EU-Schweinemarkt: Volle Märkte führen teilweise zu schwächelnden Notierungen

Mastschweinepreis sinkt in Österreich um 3 Cent .

Wien, 8. April 2016 (aiz.info). - Quer durch den europäischen Schweinemarkt wird derzeit von reichlich versorgten Märkten bei eher verhaltenem Bestellwesen berichtet. Demnach bewegen sich die neuen Notierungen zwischen unverändert (Deutschland) und -5 Cent (Spanien).

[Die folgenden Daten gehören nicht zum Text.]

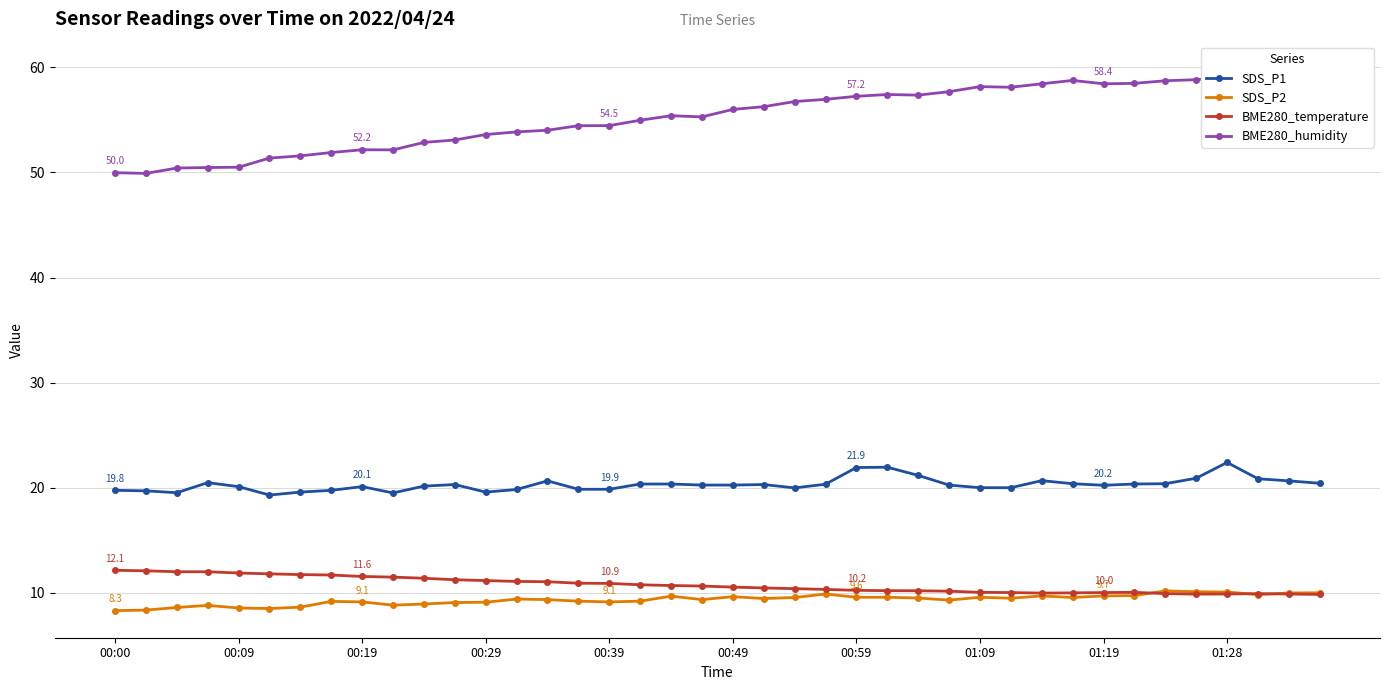

What is the difference between the maximum and minimum values in the BME280_humidity series?

10.0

Dazwischen mühen sich Länder wie Belgien, Frankreich und Italien ab, die durch die letztwöchige Preisrücknahme in Deutschland neuerlich unter Druck geratenen Notierungen halbwegs auf Niveau zu halten. Erstaunlich in diesem Zusammenhang ist der Kommentar von EU-Agrarkommissar Phil Hogan, der beim Sonderausschuss Landwirtschaft am 6. April in Brüssel von einer Erholung der Preise sprach und auch von einer positiven Entwicklung von Exporten nach China berichtete. Dies war auch seine Begründung für die Ablehnung einer von ihm zuvor avisierten neuerlichen Öffnung der Privaten Lagerhaltung für Schweinefleisch.

In Österreich war der Schweinemarkt von osterfeiertagsbedingten Überhängen belastet, und es gelang diese Woche nicht, sich gänzlich freizuschaufeln. Bereits zu Wochenbeginn waren neuerlich billigere internationale Fleischangebote am heimischen Markt unterwegs, was mancherorts Abbestellungen von bereits georderten Schlachtpartien zur Folge hatte. Vor diesem Hintergrund und in Anbetracht eines gut durchschnittlichen Angebotes an frischen Schweinen reduzierte die Schweinebörse die Mastschweine-Notierung um 3 Cent auf 1,24 Euro (Berechnungsbasis: 1,14 Euro/kg). Damit wurde die Abnehmerforderung weitgehend umgesetzt.

"Gesättigte Verhältnisse und Tiefstpreis-Szenarien in allen Ländern dürften auch in nächster Zeit Bestand haben. Der Abfluss von EU-Ware Richtung Asien sollte sich zumindest soweit verbessert haben, dass die Chance zur Stabilisierung des aktuellen Niveaus besteht", erklärt Johann Schlederer von der Schweinebörse zu den kurzfristigen Marktaussichten.

Schweineschlachtungen in der EU deutlich gestiegen

Die Schweineproduktion ist im Jahr 2015 in der EU auf ein Mehrjahreshoch gestiegen und dürfte auch im laufenden Jahr kaum kleiner ausfallen. Wie aus Daten des Statistischen Amtes der Europäischen Union (Eurostat) hervorgeht, wurden im vergangenen Jahr rund 255,4 Mio. Schweine in den meldepflichtigen Betrieben geschlachtet; das waren fast 6,7 Mio. Tiere oder 2,7% mehr als 2014. Größer fiel die EU-Erzeugung nur in den Jahren 2007 und 2008 aus. Noch stärker legte 2015 die Schweinefleischproduktion mit einem Plus von 3,6% auf 22,95 Mio. t zu; das durchschnittliche Schlachtgewicht erhöhte sich nämlich um 800 g auf 89,8 kg/Tier, berichtet "Agra Europe".

Erfüllen sich die Erwartungen der Marktexperten im Prognoseausschuss der EU-Kommission, könnte das Schlachtaufkommen 2016 auf mehr als 258 Mio. Schweine ansteigen. Der Grund dafür ist der gewachsene Schweinebestand, der im Dezember 2015 mit gut 149 Mio. Tieren das Vorjahresniveau um 0,5% übertraf. Der Rückgang des Sauenbestandes um 1,7% auf 12,3 Mio. Stück dürfte dabei den Experten zufolge durch Produktivitätsfortschritte mehr als ausgeglichen werden.